It is impossible to avoid risks in projects but by tracking them effectively you can ensure that they cause as little disruption as possible. Here are some of the most important factors to consider when doing this.
Avoid Nasty Surprises
A risk which you know about is very different from one you don’t know anything about. Your project can be completely ruined by unexpected risks so it is vital that you avoid this from happening. The only way of doing this is, of course, by knowing what the risks are and their current levels. The work to do this begins at the start of the project, when you put together the project documentation and draw up a list of project risks to be signed off. However, it then has to continue and you need to make sure that you are aware of any emerging risks or any one which has moved onto a higher level of probability.

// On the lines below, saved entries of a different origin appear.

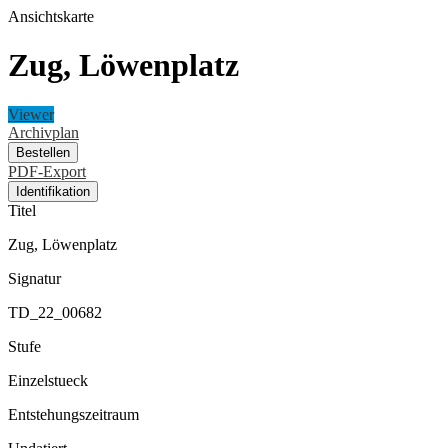
Ansichtskarte
Zug, Löwenplatz
Viewer
Archivplan
Bestellen
PDF-Export
Identifikation
Titel
Zug, Löwenplatz
Signatur
TD_22_00682
Stufe
Einzelstueck
Entstehungszeitraum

Everyone else involved in the project will want to know about the risks you are monitoring and what you are doing about them. The simplest and best way of dealing with the situation is by making the reporting of risks an integral part of your project. You should include a red / yellow / green status indicator on your weekly reports and also make it something is covered in your project meetings ever time. This means that your team members and stakeholders will be as aware of the situation as you are and can therefore help you out whenever they need to. You will also want to encourage information and suggestions from the people who can help you out with any risks which have been identified or which might crop up later on. They need to feel that they can get involved and help out when the time is right.
Prioritize the Risks
Only by knowing what the risks are and by tracking them can you hope to prioritize them. This is important because you need to know which ones to spend most time on and which ones can be left with less strict control. We tend to think that the most urgent risks are the ones which could have the greatest possible impact on the objectives. However, you also need to bear in mind that the time factor is important too. That is to say that you could have a risk which isn’t as serious as some others in terms of the seriousness of the possible consequences but which could have a great deal of time pressure involved in it. In other cases it could be the other way round and you don’t want to neglect either type of risk.
Plan Your Actions
Again, it is only by knowing all about the risks that you can hope to plan for them effectively. If you don’t keep on top of them then you run the risk of let them slip away from you and not knowing how to react when the time comes to do something. A good project manager will know what the risks are and what to do about them when. You will probably consider the risks in the project as being one of the areas which you can’t control or plan very much. This is true up to a point but you still need to do as much as you can to plan ahead, just as you in other part of the project. Unless you know exactly where you stand then this will be impossible to do.
Know Where You Are
When a project gets hectic and you get put under pressure is when you really get to see the benefit of being prepared. This applies in just about every aspect of the piece of work and that definitely includes the risks. By getting the right processes in place from the very beginning you will be able to manage the situation a lot better once you need to deal with an evolving, fast moving project. If you are working on an especially complex project then there is no way you will be able to keep track of it all without having the right processes in place. The last thing you want is for a risk to slip through your fingers and turn into a major problem. This might seem impossible at the start but later on the in the project you will be glad of any help you can get in remembering things and getting organized.